==== PROVIDED RECORDS

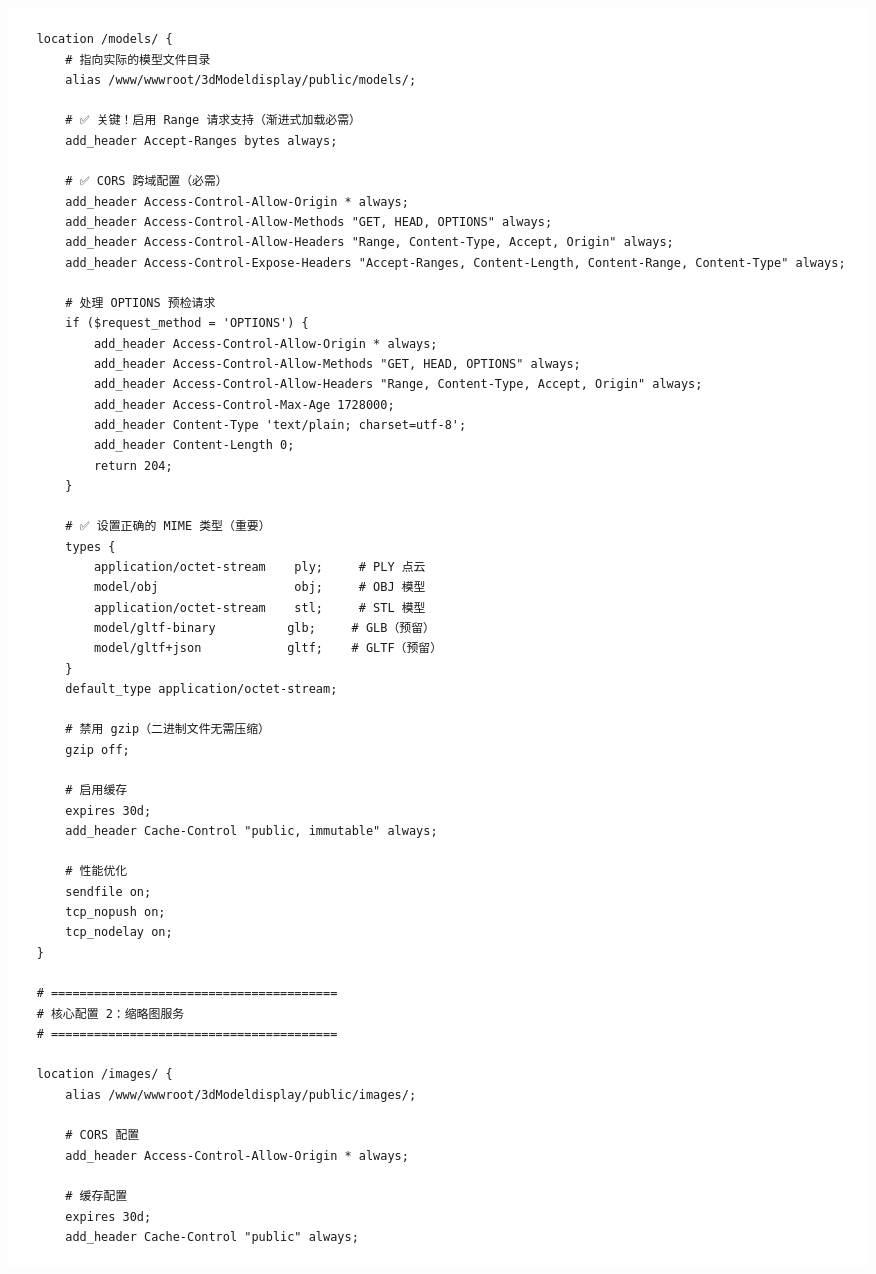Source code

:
 ```nginx
    
    location /models/ {
        # 指向实际的模型文件目录
        alias /www/wwwroot/3dModeldisplay/public/models/;
        
        # ✅ 关键！启用 Range 请求支持（渐进式加载必需）
        add_header Accept-Ranges bytes always;
        
        # ✅ CORS 跨域配置（必需）
        add_header Access-Control-Allow-Origin * always;
        add_header Access-Control-Allow-Methods "GET, HEAD, OPTIONS" always;
        add_header Access-Control-Allow-Headers "Range, Content-Type, Accept, Origin" always;
        add_header Access-Control-Expose-Headers "Accept-Ranges, Content-Length, Content-Range, Content-Type" always;
        
        # 处理 OPTIONS 预检请求
        if ($request_method = 'OPTIONS') {
            add_header Access-Control-Allow-Origin * always;
            add_header Access-Control-Allow-Methods "GET, HEAD, OPTIONS" always;
            add_header Access-Control-Allow-Headers "Range, Content-Type, Accept, Origin" always;
            add_header Access-Control-Max-Age 1728000;
            add_header Content-Type 'text/plain; charset=utf-8';
            add_header Content-Length 0;
            return 204;
        }
        
        # ✅ 设置正确的 MIME 类型（重要）
        types {
            application/octet-stream    ply;     # PLY 点云
            model/obj                   obj;     # OBJ 模型
            application/octet-stream    stl;     # STL 模型
            model/gltf-binary          glb;     # GLB（预留）
            model/gltf+json            gltf;    # GLTF（预留）
        }
        default_type application/octet-stream;
        
        # 禁用 gzip（二进制文件无需压缩）
        gzip off;
        
        # 启用缓存
        expires 30d;
        add_header Cache-Control "public, immutable" always;
        
        # 性能优化
        sendfile on;
        tcp_nopush on;
        tcp_nodelay on;
    }
    
    # ========================================
    # 核心配置 2：缩略图服务
    # ========================================
    
    location /images/ {
        alias /www/wwwroot/3dModeldisplay/public/images/;
        
        # CORS 配置
        add_header Access-Control-Allow-Origin * always;
        
        # 缓存配置
        expires 30d;
        add_header Cache-Control "public" always;
        
```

========

INSTRUCTIONS TO FOLLOW —
Wherever a line in the data above contains the word "Accept", copy that line.

OUTPUT FOR THIS EXERCISE —
        add_header Accept-Ranges bytes always;
        add_header Access-Control-Allow-Headers "Range, Content-Type, Accept, Origin" always;
        add_header Access-Control-Expose-Headers "Accept-Ranges, Content-Length, Content-Range, Content-Type" always;
            add_header Access-Control-Allow-Headers "Range, Content-Type, Accept, Origin" always;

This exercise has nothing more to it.